Like a Ted Williams home run, pop culture's nostalgia-makers are going, back, back - way back, to a time before their target audience was even born. Swing dancing, '40s clothes and the revival of classic musicals on Broadway herald the new age in looking back.
And the series "Remember WENN," now in its fourth season, stands at the front line of the new '40s revolution.The series is written for the American Movie Classics basic-cable channel by composer and playwright Rupert Holmes, who also gave us the '70s hit "The Pina Colada Song" as well as the book, music and lyrics to "The Mystery of Edwin Drood," for which he won triple Tonys.
"Remember WENN" follows the harried adventures of the actors, technicians and writers at radio-station WENN during the 1940s. And it gives Holmes a chance to write songs and incidental music reminiscent of the period - especially in the upcoming episode "The Follies of WENN," in which the entire cast sings and dances.
According to actor Hugh O'Gorman, who plays the radio station's romantic lead, Holmes' writing is what sets this series apart from modern sitcoms.
"Rupert's style of writing is not gag-oriented, and we're not going for the big punchline," said O'Gorman, who was in Utah recently to host a swing-dance with his "Remember WENN" co-star Amanda Naughton. "We don't have a live audience or a laugh track like some of the other shows do. The lines are funny, but we just have to trust that the people watching at home are laughing."
With double-entendres, physical comedy and rapid-fire puns and tongue-twisters, a lot of the humor in Remember WENN depends on the actors' timing and delivery.
"Everyone in the cast has been through major theater training programs," said O'Gorman, who has an MFA from the University of Washington. "The kind of stuff you do in classic theater lends itself to this kind of material."
However, classic theater cannot prepare an actor for the 14-hour work days and multiple takes - or the utlimate lack of control that come with TV. "Remember WENN" has an added challenge for stage actors because the scenes are shot like a feature film - out of sequence.
"When I'm on stage, it's like I'm a sprinter," Naughton said. "I only need to really concentrate for about three hours a night. In television or in film, you've got to take care of yourself all day. So in a lot of ways it's like being a long-distance runner."
O'Gorman agrees. "Stage is the actor's medium. It's a cathartic experience you go through from beginning to end each night.

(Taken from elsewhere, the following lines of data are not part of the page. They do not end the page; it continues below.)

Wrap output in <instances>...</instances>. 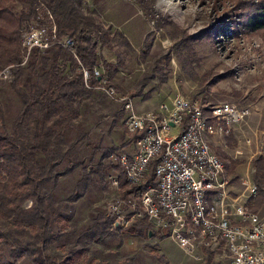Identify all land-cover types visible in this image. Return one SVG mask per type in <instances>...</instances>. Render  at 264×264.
I'll use <instances>...</instances> for the list:
<instances>
[{
	"label": "rangeland",
	"instance_id": "obj_1",
	"mask_svg": "<svg viewBox=\"0 0 264 264\" xmlns=\"http://www.w3.org/2000/svg\"><path fill=\"white\" fill-rule=\"evenodd\" d=\"M10 1L15 6L18 0ZM235 1L80 0V10L90 13L102 31L104 43H97V57L115 66L108 81L102 71L105 82L131 97L135 111L156 108L172 92L203 104L228 101L248 108L247 116L233 124L228 135L213 136L210 142L230 176L232 191L239 192L243 180L252 179V159L264 155V32L240 29ZM12 80V73L8 79L0 78V130L7 133L22 109L8 86ZM101 94L93 90L84 97L77 116L64 129L60 150L79 164L43 183L58 200L72 192L81 165L88 170L91 164L109 160L110 153L129 148L122 108ZM22 119L28 121L29 116L24 114ZM242 138H248V143ZM238 144L242 152L234 156ZM110 146L115 148L108 155L97 149ZM107 173L91 174L83 192L67 201V217L64 223H54L55 240L46 245V252L56 259L66 253L77 231L106 216L113 193L125 188L115 191L107 183ZM24 205L29 206L28 201ZM256 212L264 216V204ZM10 226L5 219L0 222L1 230ZM123 257H129L131 264H203L205 258L198 250L182 252L166 236L143 238L121 232L104 242H86L71 264H117Z\"/></svg>",
	"mask_w": 264,
	"mask_h": 264
},
{
	"label": "trees",
	"instance_id": "obj_2",
	"mask_svg": "<svg viewBox=\"0 0 264 264\" xmlns=\"http://www.w3.org/2000/svg\"><path fill=\"white\" fill-rule=\"evenodd\" d=\"M18 1L26 4L25 9L17 11L10 0H0V70L14 64L11 67L13 80L8 82V86L22 105L11 131L0 130V222L5 219L11 225L0 229V264H71L80 257L86 242H104L109 237H118L121 232L143 238L161 236L144 218L133 220L122 231L109 230L108 219L104 216L99 220L93 219L77 231L62 257L56 259L46 252L47 243L55 240L54 223H64L67 201L83 192L91 174L114 171L121 183L123 174L116 162L107 160L89 165L88 170L81 165L80 176L65 200H58L43 188L44 182L70 173L79 164L68 158L66 150H60V144L65 127L77 116L79 105L93 89L84 85L81 72L75 70L77 61L67 47L32 48L24 63L19 64L22 56L19 30L24 19L35 16L38 3L36 0ZM41 2L50 10L57 34L71 38L76 58L86 68L87 83L94 85L98 82L92 74V67L98 62L108 81L116 70L115 66L97 57L96 45L104 43L103 34L93 16L81 12L80 0ZM235 5L241 17L237 21L240 29L264 32V0H236ZM104 95L101 94L102 97ZM24 114L29 116L28 121L22 119ZM127 133L129 143L140 136L135 131ZM114 148L97 147L107 155ZM150 177L151 167L147 178ZM252 181L256 191L249 198L248 205L256 211L264 204L262 154L252 159ZM25 200L30 202L26 208L23 207ZM19 259L21 262L17 261ZM128 260L129 257H123L117 264H131ZM210 260L207 254L203 264H209Z\"/></svg>",
	"mask_w": 264,
	"mask_h": 264
},
{
	"label": "built area",
	"instance_id": "obj_3",
	"mask_svg": "<svg viewBox=\"0 0 264 264\" xmlns=\"http://www.w3.org/2000/svg\"><path fill=\"white\" fill-rule=\"evenodd\" d=\"M36 2L35 16L24 19L19 30V64L32 48L67 47L84 85L118 102L124 129L140 133L127 150L109 155L123 178L121 183L111 171L106 174L107 183L115 191L125 188L107 202V228L122 231L133 220L144 218L182 252L209 254L212 264H264V216L248 205L255 185L248 177L241 191H232L230 176L209 141V137L228 135L232 125L247 116L248 108L228 101L203 104L172 92L156 108L135 111L131 97L105 82L99 62L92 67L98 82L87 83L86 68L76 58L71 38L57 34L50 10L41 0ZM25 6L16 1L14 8L21 11ZM10 73L11 65L4 66L0 78L8 79ZM248 141L242 138L243 143ZM240 147L233 149L234 156L242 152ZM149 167L151 177L147 178Z\"/></svg>",
	"mask_w": 264,
	"mask_h": 264
},
{
	"label": "crops",
	"instance_id": "obj_4",
	"mask_svg": "<svg viewBox=\"0 0 264 264\" xmlns=\"http://www.w3.org/2000/svg\"><path fill=\"white\" fill-rule=\"evenodd\" d=\"M133 106H134V108H135V104H134V103H133ZM144 109H146V108H144ZM138 111H140V110H138ZM211 138H212V137H209V141H210V142L212 141ZM223 138H224V137H223ZM212 148H213V147H212ZM213 149H214V148H213ZM214 150H215V149H214ZM215 151H216V150H215ZM216 152H217V151H216ZM218 155H219V154H218ZM25 201H28V203H30L29 200H25ZM25 201H24V202H25ZM23 207L26 208V207H28V206L24 205Z\"/></svg>",
	"mask_w": 264,
	"mask_h": 264
}]
</instances>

You mentally prepare, a lot like preparing for a game, and you perform for two hours; then it's over.
"Although I enjoy TV and film, it's like acting in vignettes."
Both actors also enjoy the control an actor has on stage as opposed to film. "Once the curtain goes up, the director's not there anymore and it's all the actors," said O'Gorman. "In film and TV, we're always at the mercy of the directors and their vision and also the editors and all the people who are putting this collage together. We're an important part of this collage, but it's . . . "
"You're really in charge of yourself on stage," interjected Naugh-ton. "When the director's gone, you're responsible for carrying the play. Working in film is more, like he said, a collage. and a collaborative thing to do. It's sort of weird that you could think your timing is just fabulous and know that it could all change in the editing process."
Naughton and O'Gorman, who often finish each other's sentences, actually met 11 years ago in Ithaca, N.Y., doing the Brecht/Veill musical "The Three-Penny Opera."
Both also have connections to theater in Salt Lake City. A few years ago, O'Gorman was cast in Pioneer Theater Company's "Taming of the Shrew" - but when AMC picked up the "WENN" seres, he had to quit the cast. Naughton came to the Capitol Theater that same year with the touring production of "The Secret Garden."
"Remember WENN" is starting to make waves. It won an Emmy for best costumes and was nominated for a Screen Actor's Guild award in the category of "best ensemble." And its dedicated fans have heated discussions on the Internet about everything from possible on-screen romances to the changes in makeup by Naughton's character.